Segment Start: Information shown

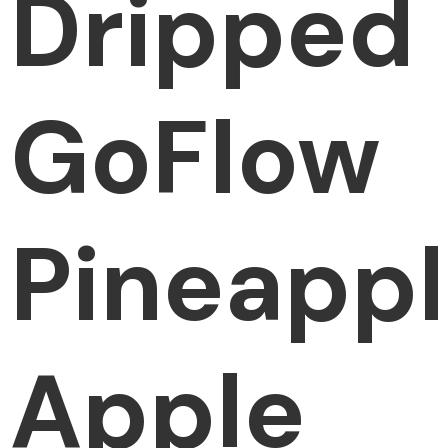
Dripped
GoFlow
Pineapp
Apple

Segment End: Information shown
Segment Start: Information shown

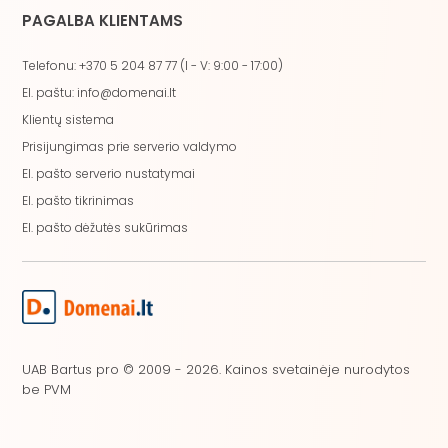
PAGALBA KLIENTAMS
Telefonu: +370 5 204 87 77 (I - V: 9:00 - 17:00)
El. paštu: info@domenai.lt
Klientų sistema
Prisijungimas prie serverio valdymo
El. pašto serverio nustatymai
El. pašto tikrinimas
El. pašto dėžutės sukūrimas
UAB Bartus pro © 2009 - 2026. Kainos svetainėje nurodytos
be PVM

Segment End: Information shown

Prompt
Note how many lines in the listing above contain the word "serverio" and give only that number.

Written response
2